EXERCISE INPUT below:

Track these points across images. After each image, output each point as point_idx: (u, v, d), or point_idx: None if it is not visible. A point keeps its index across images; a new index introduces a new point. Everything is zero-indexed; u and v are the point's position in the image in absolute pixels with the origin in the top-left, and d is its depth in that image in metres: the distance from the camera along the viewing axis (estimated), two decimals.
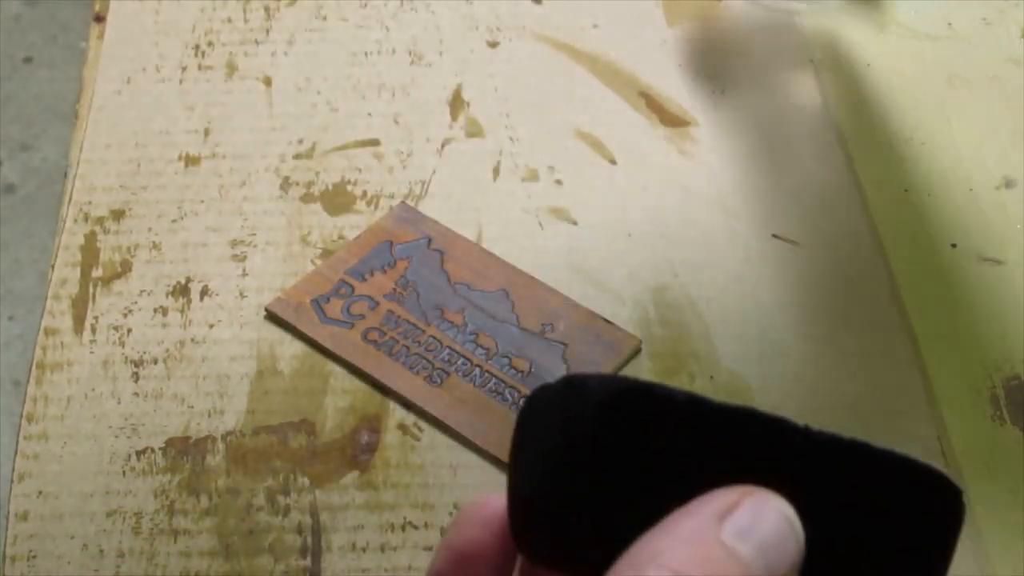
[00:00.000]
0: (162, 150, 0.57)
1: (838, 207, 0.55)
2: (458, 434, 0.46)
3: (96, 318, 0.50)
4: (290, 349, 0.49)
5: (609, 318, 0.50)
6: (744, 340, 0.50)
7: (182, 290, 0.51)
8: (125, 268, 0.52)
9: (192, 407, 0.48)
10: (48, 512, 0.45)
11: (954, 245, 0.53)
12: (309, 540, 0.44)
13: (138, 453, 0.46)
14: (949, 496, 0.32)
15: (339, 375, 0.49)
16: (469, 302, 0.50)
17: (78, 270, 0.52)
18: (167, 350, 0.49)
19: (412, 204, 0.55)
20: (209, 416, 0.47)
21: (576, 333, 0.49)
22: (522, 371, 0.48)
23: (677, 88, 0.60)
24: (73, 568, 0.43)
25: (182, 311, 0.51)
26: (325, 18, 0.64)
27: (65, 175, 0.56)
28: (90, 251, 0.53)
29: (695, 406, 0.30)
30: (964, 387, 0.49)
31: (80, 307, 0.51)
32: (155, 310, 0.51)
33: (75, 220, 0.54)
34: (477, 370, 0.48)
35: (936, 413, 0.48)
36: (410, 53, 0.62)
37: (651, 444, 0.29)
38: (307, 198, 0.55)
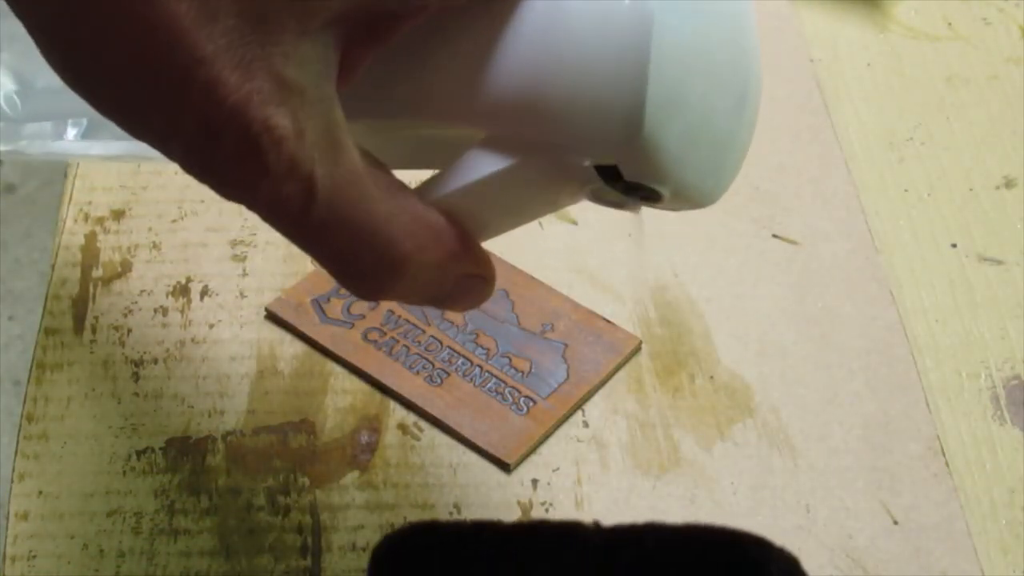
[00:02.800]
0: None
1: (838, 207, 0.55)
2: (458, 434, 0.46)
3: (96, 318, 0.50)
4: (290, 349, 0.49)
5: (609, 318, 0.50)
6: (744, 340, 0.50)
7: (182, 290, 0.51)
8: (125, 268, 0.52)
9: (192, 407, 0.48)
10: (48, 512, 0.45)
11: (954, 245, 0.53)
12: (309, 540, 0.44)
13: (138, 453, 0.46)
14: (755, 551, 0.32)
15: (339, 375, 0.49)
16: None
17: (78, 270, 0.52)
18: (167, 350, 0.49)
19: None
20: (209, 416, 0.47)
21: (576, 333, 0.49)
22: (522, 371, 0.48)
23: None
24: (73, 568, 0.43)
25: (182, 311, 0.51)
26: None
27: (65, 175, 0.56)
28: (90, 251, 0.53)
29: (487, 531, 0.33)
30: (964, 387, 0.49)
31: (80, 307, 0.51)
32: (155, 310, 0.51)
33: (75, 220, 0.54)
34: (477, 370, 0.48)
35: (936, 413, 0.48)
36: None
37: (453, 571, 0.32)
38: None
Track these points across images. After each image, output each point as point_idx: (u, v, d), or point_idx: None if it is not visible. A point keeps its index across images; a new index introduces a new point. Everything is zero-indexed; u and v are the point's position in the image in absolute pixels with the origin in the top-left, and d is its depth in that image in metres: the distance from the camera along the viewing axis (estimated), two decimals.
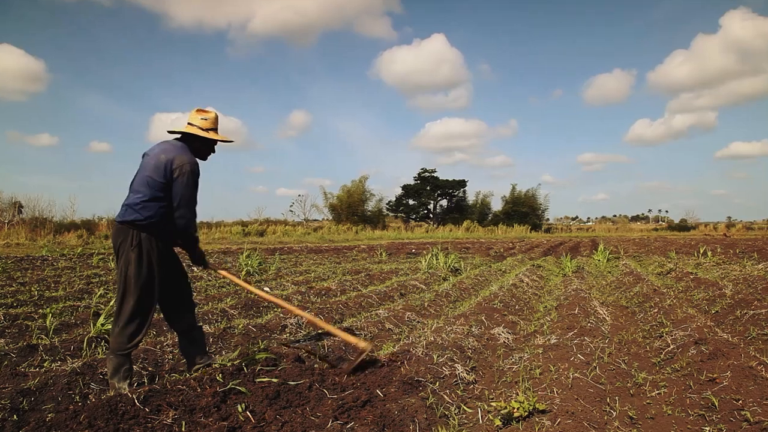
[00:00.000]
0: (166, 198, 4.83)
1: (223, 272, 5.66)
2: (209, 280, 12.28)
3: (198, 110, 5.16)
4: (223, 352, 6.15)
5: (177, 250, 5.36)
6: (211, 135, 5.12)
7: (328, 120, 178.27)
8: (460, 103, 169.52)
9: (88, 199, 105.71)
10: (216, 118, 5.19)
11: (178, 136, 5.16)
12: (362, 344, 5.33)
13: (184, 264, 5.51)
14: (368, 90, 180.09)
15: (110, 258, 17.56)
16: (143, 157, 5.00)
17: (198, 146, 5.14)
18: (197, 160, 5.05)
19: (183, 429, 3.87)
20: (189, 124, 5.12)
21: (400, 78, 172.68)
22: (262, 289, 10.84)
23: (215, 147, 5.30)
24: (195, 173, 4.88)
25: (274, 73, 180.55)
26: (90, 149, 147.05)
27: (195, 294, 10.15)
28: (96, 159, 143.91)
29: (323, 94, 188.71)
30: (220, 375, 4.73)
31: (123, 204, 4.88)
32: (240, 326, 7.13)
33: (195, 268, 14.38)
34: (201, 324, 6.39)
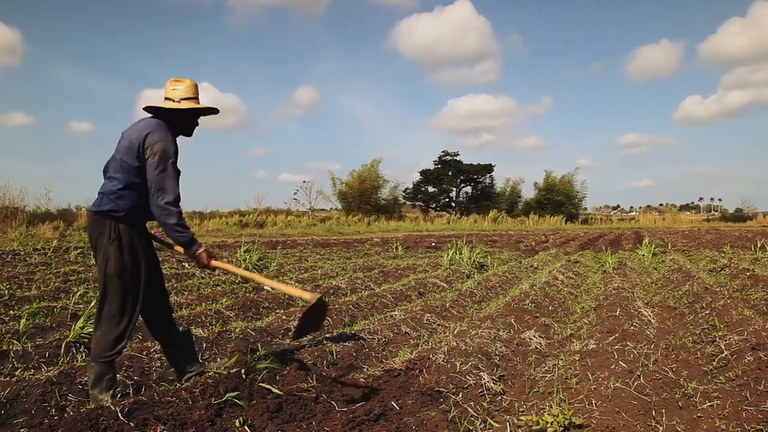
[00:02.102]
0: (144, 184, 4.77)
1: (230, 267, 5.46)
2: (202, 277, 12.31)
3: (171, 81, 5.07)
4: (218, 359, 6.16)
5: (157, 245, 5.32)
6: (184, 105, 4.99)
7: (337, 97, 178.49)
8: (488, 78, 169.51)
9: (66, 186, 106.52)
10: (192, 85, 5.08)
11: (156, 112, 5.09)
12: (307, 295, 5.12)
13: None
14: (383, 64, 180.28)
15: (90, 253, 17.55)
16: (120, 138, 4.97)
17: (177, 121, 5.05)
18: (179, 137, 5.02)
19: None
20: (164, 98, 5.05)
21: (420, 50, 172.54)
22: (263, 288, 10.87)
23: (198, 120, 5.20)
24: (168, 152, 4.76)
25: (278, 44, 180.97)
26: (69, 130, 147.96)
27: (186, 293, 10.19)
28: (76, 140, 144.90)
29: (332, 68, 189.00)
30: (215, 385, 4.73)
31: (98, 192, 4.86)
32: (237, 330, 7.14)
33: (186, 264, 14.43)
34: (189, 328, 6.39)
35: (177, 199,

End of EXERCISE INPUT.

YOUR TASK
Without any pictures, please reproduce the full set of entries.

EXPECTED ANSWER
Track these points across images. After each image, output each point as point_idx: (u, v, d), or point_idx: None if it is not visible. A point keeps its index across images; a new index introduces a new point. Everything is zero-indexed; u and v are the point's position in the image in absolute pixels with the origin in the top-left, and d is its depth in that image in metres: the distance from the camera along the viewing axis (estimated), two decimals.
[00:00.000]
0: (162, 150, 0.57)
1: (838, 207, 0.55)
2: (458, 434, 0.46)
3: (96, 318, 0.50)
4: (290, 349, 0.49)
5: (609, 318, 0.50)
6: (744, 340, 0.50)
7: (182, 290, 0.51)
8: (125, 268, 0.52)
9: (192, 407, 0.48)
10: (48, 512, 0.45)
11: (954, 245, 0.53)
12: (309, 540, 0.44)
13: (138, 453, 0.46)
14: (949, 496, 0.32)
15: (339, 375, 0.49)
16: (469, 302, 0.50)
17: (78, 270, 0.52)
18: (167, 350, 0.49)
19: (412, 204, 0.55)
20: (209, 416, 0.47)
21: (576, 333, 0.49)
22: (522, 371, 0.48)
23: (677, 88, 0.60)
24: (73, 568, 0.43)
25: (182, 311, 0.51)
26: (325, 18, 0.64)
27: (65, 175, 0.56)
28: (90, 251, 0.53)
29: (695, 406, 0.30)
30: (964, 387, 0.49)
31: (80, 307, 0.51)
32: (155, 310, 0.51)
33: (75, 220, 0.54)
34: (477, 370, 0.48)
35: (936, 413, 0.48)
36: (410, 53, 0.62)
37: (651, 444, 0.29)
38: (307, 198, 0.55)
[00:02.800]
0: None
1: (838, 207, 0.55)
2: (458, 434, 0.46)
3: (96, 318, 0.50)
4: (290, 349, 0.49)
5: (609, 318, 0.50)
6: (744, 340, 0.50)
7: (182, 290, 0.51)
8: (125, 268, 0.52)
9: (192, 407, 0.48)
10: (48, 512, 0.45)
11: (954, 245, 0.53)
12: (309, 540, 0.44)
13: (138, 453, 0.46)
14: (755, 551, 0.32)
15: (339, 375, 0.49)
16: None
17: (78, 270, 0.52)
18: (167, 350, 0.49)
19: None
20: (209, 416, 0.47)
21: (576, 333, 0.49)
22: (522, 371, 0.48)
23: None
24: (73, 568, 0.43)
25: (182, 311, 0.51)
26: None
27: (65, 175, 0.56)
28: (90, 251, 0.53)
29: (487, 531, 0.33)
30: (964, 387, 0.49)
31: (80, 307, 0.51)
32: (155, 310, 0.51)
33: (75, 220, 0.54)
34: (477, 370, 0.48)
35: (936, 413, 0.48)
36: None
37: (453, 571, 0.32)
38: None
Track these points across images. After each image, output each point as point_idx: (u, v, d), or point_idx: None if it is not visible. A point keeps its index across images; a new index introduces a new point. Everything is zero-indexed; u and v are the point's position in the image in absolute pixels with the origin in the top-left, and d is its depth in that image in metres: the distance from the camera along the viewing axis (estimated), two decimals.
[00:00.000]
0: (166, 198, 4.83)
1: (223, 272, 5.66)
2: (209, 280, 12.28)
3: (198, 110, 5.16)
4: (223, 352, 6.15)
5: (177, 250, 5.36)
6: (211, 135, 5.12)
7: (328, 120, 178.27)
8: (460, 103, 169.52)
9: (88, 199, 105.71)
10: (216, 118, 5.19)
11: (178, 136, 5.16)
12: (362, 344, 5.33)
13: (184, 264, 5.51)
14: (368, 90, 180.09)
15: (110, 258, 17.56)
16: (143, 157, 5.00)
17: (198, 146, 5.14)
18: (197, 160, 5.05)
19: (183, 429, 3.87)
20: (189, 124, 5.12)
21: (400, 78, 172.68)
22: (262, 289, 10.84)
23: (215, 147, 5.30)
24: (195, 173, 4.88)
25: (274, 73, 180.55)
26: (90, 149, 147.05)
27: (195, 294, 10.15)
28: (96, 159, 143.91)
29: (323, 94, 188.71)
30: (220, 375, 4.73)
31: (123, 204, 4.88)
32: (240, 326, 7.13)
33: (195, 268, 14.38)
34: (201, 324, 6.39)
[00:02.102]
0: (144, 184, 4.77)
1: (230, 267, 5.46)
2: (202, 277, 12.31)
3: (171, 81, 5.07)
4: (218, 359, 6.16)
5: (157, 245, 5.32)
6: (184, 105, 4.99)
7: (337, 97, 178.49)
8: (488, 78, 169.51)
9: (66, 186, 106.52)
10: (192, 85, 5.08)
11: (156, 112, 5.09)
12: (307, 295, 5.12)
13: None
14: (383, 64, 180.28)
15: (90, 253, 17.55)
16: (120, 138, 4.97)
17: (177, 121, 5.05)
18: (179, 137, 5.02)
19: None
20: (164, 98, 5.05)
21: (420, 50, 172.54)
22: (263, 288, 10.87)
23: (198, 120, 5.20)
24: (168, 152, 4.76)
25: (278, 44, 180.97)
26: (69, 130, 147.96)
27: (186, 293, 10.19)
28: (76, 140, 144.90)
29: (332, 68, 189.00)
30: (215, 385, 4.73)
31: (98, 192, 4.86)
32: (237, 330, 7.14)
33: (186, 264, 14.43)
34: (189, 328, 6.39)
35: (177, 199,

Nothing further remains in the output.